=== Your instructions ===
Write out the text of the entries below again, swapping every "京都市伏見区" for "京都市左京区" and leaving everything else as it stands. Omit the pictures.
Content starts
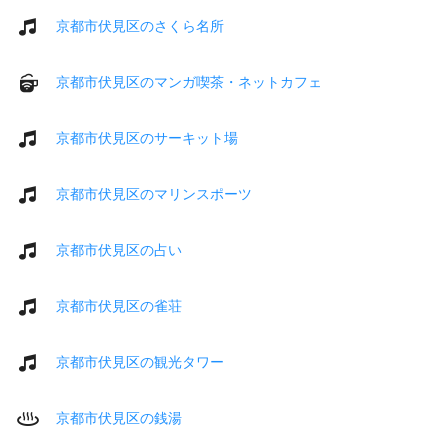
京都市伏見区のさくら名所
京都市伏見区のマンガ喫茶・ネットカフェ
京都市伏見区のサーキット場
京都市伏見区のマリンスポーツ
京都市伏見区の占い
京都市伏見区の雀荘
京都市伏見区の観光タワー
京都市伏見区の銭湯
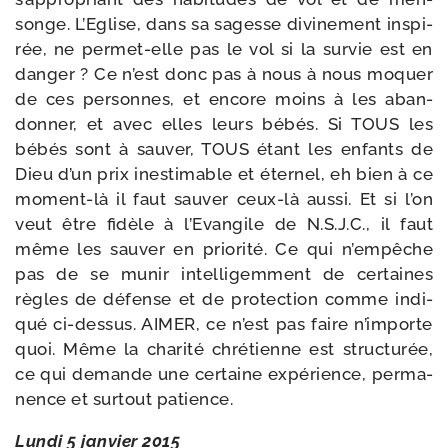
songe. L’Eglise, dans sa sagesse divi­ne­ment ins­pi­
rée, ne permet-​elle pas le vol si la sur­vie est en
dan­ger ? Ce n’est donc pas à nous à nous moquer
de ces per­sonnes, et encore moins à les aban­
don­ner, et avec elles leurs bébés. Si TOUS les
bébés sont à sau­ver, TOUS étant les enfants de
Dieu d’un prix ines­ti­mable et éter­nel, eh bien à ce
moment-​là il faut sau­ver ceux-​là aus­si. Et si l’on
veut être fidèle à l’Evangile de N.S.J.C., il faut
même les sau­ver en prio­ri­té. Ce qui n’empêche
pas de se munir intel­li­gem­ment de cer­taines
règles de défense et de pro­tec­tion comme indi­
qué ci-​dessus. AIMER, ce n’est pas faire n’importe
quoi. Même la cha­ri­té chré­tienne est struc­tu­rée,
ce qui demande une cer­taine expé­rience, per­ma­
nence et sur­tout patience.
Lundi 5 jan­vier 2015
Content ends
=== Problem solution ===
京都市左京区のさくら名所
京都市左京区のマンガ喫茶・ネットカフェ
京都市左京区のサーキット場
京都市左京区のマリンスポーツ
京都市左京区の占い
京都市左京区の雀荘
京都市左京区の観光タワー
京都市左京区の銭湯
songe. L’Eglise, dans sa sagesse divi­ne­ment ins­pi­
rée, ne permet-​elle pas le vol si la sur­vie est en
dan­ger ? Ce n’est donc pas à nous à nous moquer
de ces per­sonnes, et encore moins à les aban­
don­ner, et avec elles leurs bébés. Si TOUS les
bébés sont à sau­ver, TOUS étant les enfants de
Dieu d’un prix ines­ti­mable et éter­nel, eh bien à ce
moment-​là il faut sau­ver ceux-​là aus­si. Et si l’on
veut être fidèle à l’Evangile de N.S.J.C., il faut
même les sau­ver en prio­ri­té. Ce qui n’empêche
pas de se munir intel­li­gem­ment de cer­taines
règles de défense et de pro­tec­tion comme indi­
qué ci-​dessus. AIMER, ce n’est pas faire n’importe
quoi. Même la cha­ri­té chré­tienne est struc­tu­rée,
ce qui demande une cer­taine expé­rience, per­ma­
nence et sur­tout patience.
Lundi 5 jan­vier 2015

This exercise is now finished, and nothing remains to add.